In a recent decision, the Divisional Court ruled that the Appellant, Naomi Kellerman-Bernard, was eligible to make a claim for catastrophic impairment designation, despite not being personally involved in the accident herself.
The Appellant’s child was involved in a bicycle accident and was significantly injured as a result. Though the claimant was not involved in the accident, she sustained psychological and emotional injuries and impairments. Whether she was an “insured person” within the meaning of the SABS was not at issue. The sole issue was whether she was eligible to apply for CAT designation.

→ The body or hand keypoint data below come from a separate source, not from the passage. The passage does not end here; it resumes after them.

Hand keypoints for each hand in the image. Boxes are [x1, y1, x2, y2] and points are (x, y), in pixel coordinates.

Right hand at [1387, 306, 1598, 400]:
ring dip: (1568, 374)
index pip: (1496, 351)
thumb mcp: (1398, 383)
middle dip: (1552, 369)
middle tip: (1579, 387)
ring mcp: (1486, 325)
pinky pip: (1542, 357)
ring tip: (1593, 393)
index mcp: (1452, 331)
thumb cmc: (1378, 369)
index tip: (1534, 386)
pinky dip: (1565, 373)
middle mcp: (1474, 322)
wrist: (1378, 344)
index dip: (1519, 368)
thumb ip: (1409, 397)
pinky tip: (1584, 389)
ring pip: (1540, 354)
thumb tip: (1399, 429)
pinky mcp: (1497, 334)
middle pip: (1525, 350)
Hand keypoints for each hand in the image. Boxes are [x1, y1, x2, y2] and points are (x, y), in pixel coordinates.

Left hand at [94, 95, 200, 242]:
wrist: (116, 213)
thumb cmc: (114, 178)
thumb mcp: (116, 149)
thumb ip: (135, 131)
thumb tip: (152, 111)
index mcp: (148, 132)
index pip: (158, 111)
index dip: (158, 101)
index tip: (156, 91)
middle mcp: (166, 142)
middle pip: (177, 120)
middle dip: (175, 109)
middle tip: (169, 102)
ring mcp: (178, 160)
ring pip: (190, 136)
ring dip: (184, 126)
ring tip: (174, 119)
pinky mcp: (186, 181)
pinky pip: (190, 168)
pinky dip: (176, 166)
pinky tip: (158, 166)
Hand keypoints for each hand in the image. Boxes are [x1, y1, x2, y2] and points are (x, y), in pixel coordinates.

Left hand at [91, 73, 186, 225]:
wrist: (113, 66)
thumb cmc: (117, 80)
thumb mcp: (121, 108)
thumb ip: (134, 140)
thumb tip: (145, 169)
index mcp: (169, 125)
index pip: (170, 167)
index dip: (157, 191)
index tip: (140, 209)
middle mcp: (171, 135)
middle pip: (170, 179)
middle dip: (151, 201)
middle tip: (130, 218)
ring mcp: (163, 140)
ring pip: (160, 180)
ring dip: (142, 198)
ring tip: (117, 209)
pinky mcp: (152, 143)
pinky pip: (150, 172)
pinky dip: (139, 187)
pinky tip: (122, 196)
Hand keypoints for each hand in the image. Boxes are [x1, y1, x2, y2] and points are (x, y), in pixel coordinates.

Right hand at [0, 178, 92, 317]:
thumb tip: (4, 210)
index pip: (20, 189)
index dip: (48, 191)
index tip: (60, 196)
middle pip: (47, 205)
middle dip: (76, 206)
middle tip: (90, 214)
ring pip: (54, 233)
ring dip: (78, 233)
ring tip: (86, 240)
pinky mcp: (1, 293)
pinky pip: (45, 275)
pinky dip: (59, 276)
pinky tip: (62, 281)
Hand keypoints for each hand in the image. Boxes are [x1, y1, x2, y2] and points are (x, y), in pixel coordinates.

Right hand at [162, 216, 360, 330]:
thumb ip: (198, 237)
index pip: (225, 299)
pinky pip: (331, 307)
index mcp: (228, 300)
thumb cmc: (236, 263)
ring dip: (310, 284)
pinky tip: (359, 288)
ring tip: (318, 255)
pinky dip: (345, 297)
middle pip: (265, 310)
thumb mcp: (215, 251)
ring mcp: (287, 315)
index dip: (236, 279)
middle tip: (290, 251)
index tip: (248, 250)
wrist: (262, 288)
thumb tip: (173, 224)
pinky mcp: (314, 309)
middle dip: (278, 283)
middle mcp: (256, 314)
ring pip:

The Appellant initially applied to Unica for a catastrophic impairment designation, but her claim was denied. The matter proceeded to the LAT, which determined she was not entitled to apply for CAT designation as she did not meet the necessary criteria. Her LAT reconsideration request was denied, and she appealed this decision to the Divisional Court.
In determining whether the claimant was eligible to make a claim for CAT designation, the LAT considered the interplay between s.3(1), s.45(1), and s.3(2) of the SABS.
Section 3(1) of the SABS defines who qualifies as an “insured person”. There are two types of “insured persons” under Section 3(1): insureds who are actually involved in the accident and named insureds who are not actually involved in the accident, but who suffer psychological or mental injury as a result of the fact that their family member was involved in the accident. In this case, the Appellant was the second type.
Section 45(1) is the Section of the SABS that sets out an insured’s right to seek a catastrophic impairment designation.
Section 3(2) of the SABS identifies the types of injuries that lead to a catastrophic impairment designation.
The LAT, in its decisions focused on the phrase “caused by an accident” as set out in Section 3(2) and found that the Appellant was not entitled to apply for a CAT designation because she was not directly involved in the accident and thus her impairment was not caused by an accident. Therefore, the LAT concluded that this class of insured persons is not entitled to seek CAT designation.
The Divisional Court then set out the errors of law committed by the LAT. First, the LAT was found to have ignored the plain language of the SABS in its determination that not all types of insured persons could apply for CAT designation. This was held to be contrary to the express language of Section 45(1), which puts no restriction on who can apply for CAT designation. The Divisional Court contrasted the lack of restrictions in Section 45(1) with those set out in Section 28(2), which deals with optional benefits. Section 28(2) expressly makes clear that optional benefits are only applicable to the named insured, the spouse of the named insured, dependants of the named insured and the named insured’s spouse, and those specified as listed drivers of the insured automobile. Because the legislature set out clear exclusions in this section, it demonstrated that when it wishes to restrict benefits to only certain people, it does so through explicit language. Since Section 45(1) does not set out any such restrictions, any “insured person” is entitled to apply for CAT designation.
Second, the Divisional Court found that the LAT failed to consider the words “caused by an accident” in their entire relevant context. Vavilov made clear that statutory interpretation requires reading the language chosen by the legislature in its entire relevant context, which the LAT did not do. The case law the LAT examined to determine whether the injuries were caused by the accident dealt with entitlement by those who were clearly not “insured persons” within the meaning of the SABS. Because the Appellant was an insured person, she was clearly entitled to apply for a CAT impairment.
Lastly, the Divisional Court rejected the interpretation of the SABS by the LAT, and found it ignored its legislative purpose. In Canada (Minister of Citizenship and Immigration) v. Vavilocv, 2019 SCC 65 the Supreme Court reiterated that the words of a stature are to be read in their entire context, and in their grammatical and ordinary sense harmoniously with the scheme of the Act, the object of the Act, and the intention of Parliament. Courts have repeatedly recognized that the SABS are remedial and constitute consumer protection legislation and must be read, interpreted, and applied in this way. This was confirmed by the Supreme Court in Smith v. Co-Operator’s General Insurance Co. 2002 SCC 30 (CanLII), [2002] 2 S.C.R. 129. The Divisional Court also referenced Tomec v. Economical, 2019 ONCA 882, where the Ontario Court of Appeal confirmed that “[the] legislature’s definition of ‘catastrophic impairment’ is intended to foster fairness for victims of motor vehicle collisions by ensuring that accident victims with the most health needs have access to expanded medical and rehabilitation benefits. That definition is meant to be remedial and inclusive, not restrictive” and that the goal of the SABS “is to reduce the economic dislocation and hardship of motor vehicle accident victims and as such, assumes an importance which is both pressing and substantial”. In this case, the LAT took a restrictive approach instead of a remedial and inclusive one, which increased the hardship of those with the most health needs.
This case makes clear that even those who sustain injuries as a result of an accident they are not personally involved in are eligible to make a claim for CAT designation. Furthermore, it also emphasizes the need for the LAT to remember the legislative intent of the SABS, which is to protect consumers, particularly in the context of those claiming a catastrophic impairment.
See Kellerman-Bernard v Unica Insurance Company, 2022 CanLII 35813 (ON LAT).